In this paper, the focus was on ohmic losses in hairpin windings. The effects of both operating temperatures and rotor topologies were analyzed in detail, taking a surface-mounted PMSM intended for racing car applications as a case study.

The methodology consisted in:

(1)

Evaluating the loss performance of the considered motor at an assumed ambient temperature of 20 °C via the electromagnetic FEA model.

(2)

Evaluating the temperature map of the considered motor via the thermal FEA model considering the losses determined in (1).

(3)

Evaluating the loss performance of the considered motor via the electromagnetic FEA model at the temperatures determined in (2).

(4)

Repeating the above tasks for motors featuring different rotor topologies.

The main outcomes of this research are summarized in Figure 9 and Figure 13, where it can be seen that there exists a frequency value at which the losses at higher temperatures than the ambient ones are lower. This is especially true for the benchmark case study, where this frequency value was equal to 637 Hz.

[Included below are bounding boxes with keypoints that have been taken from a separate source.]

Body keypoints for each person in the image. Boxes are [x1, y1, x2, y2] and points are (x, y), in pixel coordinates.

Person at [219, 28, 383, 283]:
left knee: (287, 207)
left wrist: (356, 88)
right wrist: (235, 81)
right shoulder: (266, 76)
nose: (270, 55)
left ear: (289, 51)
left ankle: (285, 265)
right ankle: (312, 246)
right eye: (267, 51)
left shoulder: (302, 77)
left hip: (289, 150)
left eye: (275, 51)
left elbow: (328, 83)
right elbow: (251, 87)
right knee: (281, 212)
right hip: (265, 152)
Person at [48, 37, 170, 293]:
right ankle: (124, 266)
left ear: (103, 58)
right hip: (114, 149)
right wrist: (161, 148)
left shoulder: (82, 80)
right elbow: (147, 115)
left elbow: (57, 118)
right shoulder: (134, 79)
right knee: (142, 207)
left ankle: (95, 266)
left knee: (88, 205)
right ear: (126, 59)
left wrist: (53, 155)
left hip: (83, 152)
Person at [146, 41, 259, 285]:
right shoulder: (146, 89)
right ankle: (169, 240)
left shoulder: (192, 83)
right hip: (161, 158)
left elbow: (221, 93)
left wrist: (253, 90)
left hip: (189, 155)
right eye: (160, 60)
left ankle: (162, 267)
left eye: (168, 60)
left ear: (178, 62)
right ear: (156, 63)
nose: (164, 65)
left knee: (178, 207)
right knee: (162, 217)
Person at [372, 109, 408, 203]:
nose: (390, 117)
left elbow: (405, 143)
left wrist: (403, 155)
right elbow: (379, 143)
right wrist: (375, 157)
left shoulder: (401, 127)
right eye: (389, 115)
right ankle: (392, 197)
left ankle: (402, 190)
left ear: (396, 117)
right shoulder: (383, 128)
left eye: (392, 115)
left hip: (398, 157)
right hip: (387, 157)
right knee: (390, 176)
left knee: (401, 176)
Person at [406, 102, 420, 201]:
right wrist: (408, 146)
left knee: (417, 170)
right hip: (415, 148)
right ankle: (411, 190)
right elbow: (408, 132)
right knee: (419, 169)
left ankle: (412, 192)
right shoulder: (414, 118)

A higher frequency value was found for the other four rotor topologies investigated, i.e., 704.7, 782.44, 909.25, and 1045.25 Hz, but still higher operating temperatures seem to be beneficial when AC losses are involved. The findings of this research indicated that a temperature-oriented design process for machines equipping hairpin conductors would be worthwhile in the context of reducing AC losses in this winding technology. Most of the findings reported in the paper are based on comparative analyses and, as such, they are fair and consistent. To have an experimental validation, it would be necessary to have a number of machines with different rotor topologies and test them at different temperatures and speeds. Our future research will attempt to overcome these challenges.